In spite of Marsden’s immense contribution to the study of leprosy, both before and after her journey to Siberia she was beset by campaigns to discredit her. She was accused of being a political spy and embezzling from the funds she raised for charity. The committees investigating Marsden were unable to find any true improprieties in the finances of her Siberia trip. Instead, the authorities chose to sanction her for the disclosures about her personal life - specifically that some of her relationships with women had been sexual. The controversy surrounding Marsden was not resolved and she finished her life suffering from dropsy and senile decay in 1931. After her death, the Bexhill Museum, which Marsden co-founded in 1914, refused to place her portrait in the building under the claims of her not being “a fit person”.
The book features 10 illustrations by O. Renar depicting Kate Marsden and various episodes from the travel: departure from Yakutia, Kate Marsden with her cavalcade camping out at midnight in the forest, tent life among the lepers, etc.
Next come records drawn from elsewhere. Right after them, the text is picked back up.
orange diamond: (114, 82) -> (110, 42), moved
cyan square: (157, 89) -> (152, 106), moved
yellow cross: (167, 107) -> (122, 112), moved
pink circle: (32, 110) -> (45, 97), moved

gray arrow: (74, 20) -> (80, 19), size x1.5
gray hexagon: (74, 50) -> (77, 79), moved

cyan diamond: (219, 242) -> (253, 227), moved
There are also interesting illustrations showing lepers and the woeful conditions they lived in. A map featured in the edition displays leprosy dissemination around the world.
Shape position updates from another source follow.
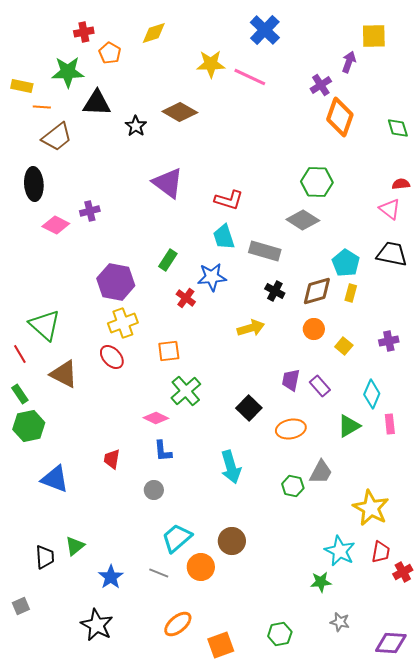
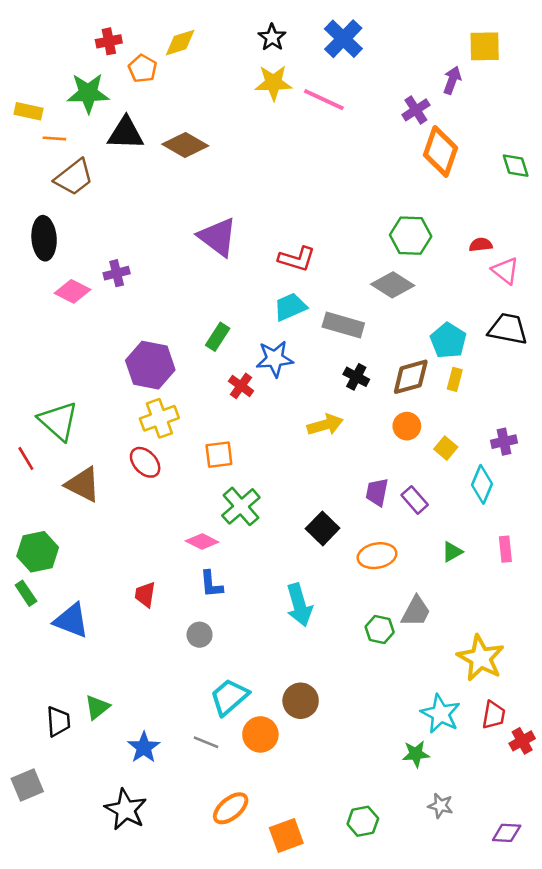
yellow diamond: (154, 33) -> (180, 43), moved
brown diamond: (180, 112) -> (185, 145), moved
black star: (136, 126) -> (272, 37), moved
red semicircle: (401, 184) -> (481, 245), moved
cyan trapezoid: (224, 237) -> (290, 307), turned 84
green rectangle: (20, 394) -> (26, 593), moved
cyan diamond: (372, 394) -> (482, 484), moved
green triangle: (349, 426) -> (452, 552), size x0.7
gray square: (21, 606) -> (27, 785), size x1.4
purple diamond: (391, 643) -> (507, 833), size x0.7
Aimed at raising funds for the construction of a lepers’ hospital in Viluisk, Miss Marsden’s Journey to Yakutia was written by an unknown author. Yet, it can be suggested that the edition was ordered by the Irkutsk or Yakutian Leprosy Committees that were formed by Marsden and intended to “evoke sympathy for people whose woeful condition was almost unknown”.
The book also features 5 letters addressed to Kate Marsden (from the Irkutsk Bishop (1); Ivan Prokofiev – a man who accompanied Kate from Irkutsk to Viluisk (1); a Viluisk official – Griorgiy Eremtiev (2); V. Paromonov (1)) and an article “What is Leprosy?” by A. I. Pospilov.